I'm still not familiar with pCloud (I intend to test), but in this case the files are stored locally too (using space) or are they sent "directly" to the cloud, "through" the local pCloud drive?


towerbr    Jan 26 6:50AM 2018

Oh, I see now... You can choose the folder to sync... interesting...

image

image


Christoph    Jan 26 4:30PM 2018

Yes, but don't let that distract you from the plan of adding support for WebDAV, because using the pcloud client is really only a temporary solution...

As for the main issue in this thread, what can we conclude? When you're testing a backup program and one of the first things that happens is that thousands of chunks go missing, that is not very encouraging... I'd at least like to narrow down the possible sources of failure a bit more.... But how?

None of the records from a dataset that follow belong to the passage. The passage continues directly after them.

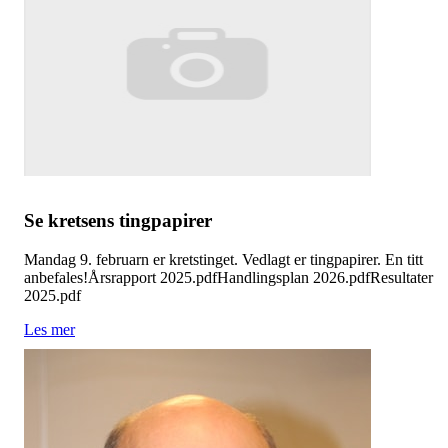
Se kretsens tingpapirer
Mandag 9. februarn er kretstinget. Vedlagt er tingpapirer. En titt
anbefales!Årsrapport 2025.pdfHandlingsplan 2026.pdfResultater
2025.pdf
Les mer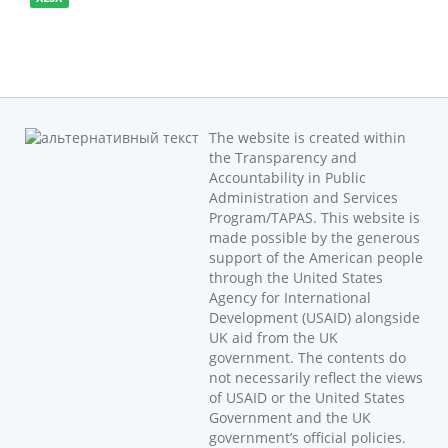
The website is created within
the Transparency and
Accountability in Public
Administration and Services
Program/TAPAS. This website is
made possible by the generous
support of the American people
through the United States
Agency for International
Development (USAID) alongside
UK aid from the UK
government. The contents do
not necessarily reflect the views
of USAID or the United States
Government and the UK
government’s official policies.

gchen    Jan 26 9:46PM 2018

I wonder if it has something to do with the pcloud client, especially when there is a cache between Duplicacy and pcloud.. The files Duplicacy saves to pcloud may be kept in the local cache for a while, and other computers won't be able to see it until they are uploaded.

PS C:\> duplicacy prune -r 1
Storage set to P:\Backup\duplicacy\
Deleting snapshot PC_C at revision 1
The chunk fa032a705d77485e3bb723a6b4c70031fb317a3bb2108d1d4fd8dc2546bda4b1 referenced by snapshot PC_C revision 1 does not exist

If there weren't mutliple computers involved, can you check if the file is at IP:\Backup\duplicacy\chunks\fa\032a705d77485e3bb723a6b4c70031fb317a3bb2108d1d4fd8dc2546bda4b1 or P:\Backup\duplicacy\chunks\fa\03\2a705d77485e3bb723a6b4c70031fb317a3bb2108d1d4fd8dc2546bda4b1? If this was the first time you ran the prune command, I don't know how it can be missing.


Christoph    Jan 27 2:13AM 2018

There is only a single computer involved. But, yes, maybe we can somehow blame it on pcloud. I'd have to take it up with their support.

But I should also say that I've been a bit "rough" with duplicacy, i.e. I didn't worry about killing the task and I have used both the GUI and the CLI on the same repositories, including, I think, this one with the missing chunks. Might this be a possible source of error?


gchen    Jan 27 9:49AM 2018

But I should also say that I've been a bit "rough" with duplicacy, i.e. I didn't worry about killing the task and I have used both the GUI and the CLI on the same repositories, including, I think, this one with the missing chunks. Might this be a possible source of error?

Unlikely. When you kill a backup process, Duplicacy will leave many unreferenced chunks on the storage. Every chunk that has been uploaded will be complete and can be skipped when you run the backup again. The one that is being uploaded when you kill the process will not be corrupted either, because Duplicacy always uploads the chunk into a temporary file (for disks and sftp server) and renames the file after the upload is complete.


Christoph    Jan 31 3:00PM 2018

Today I found another two missing chunks in an newly created backup:

PS D:\christoph\work\Dropbox> duplicacy check -storage pcloudtest
Storage set to P:\Backup\duplicacy-test\
Listing all chunks
Chunk 1daf0aa39f4f4add3fdbf2b0c8c751a6fef04ecf525b4417c772626006ed8271 referenced by snapshot dropboxtest at revision 1 does not exist
Chunk 33763fd682cb2bd4957d3a2702a778df0c26c49bab778475de3a12ac229e7ff8 referenced by snapshot dropboxtest at revision 1 does not exist
Some chunks referenced by snapshot dropboxtest at revision 1 are missing
PS D:\christoph\work\Dropbox>

Besides, I have had the pcloud client crash on me several times during the day (but the missing chunks are not from today's backup, they are from yesterday's initial backup). So things are quite clearly pointing to the pcloud cient as the source of the problem. I just contacted pcloud support about that.

But I'm looking forward to duplicacy supporting webDAV as it will allow me to circumvent the pcloud client altogether.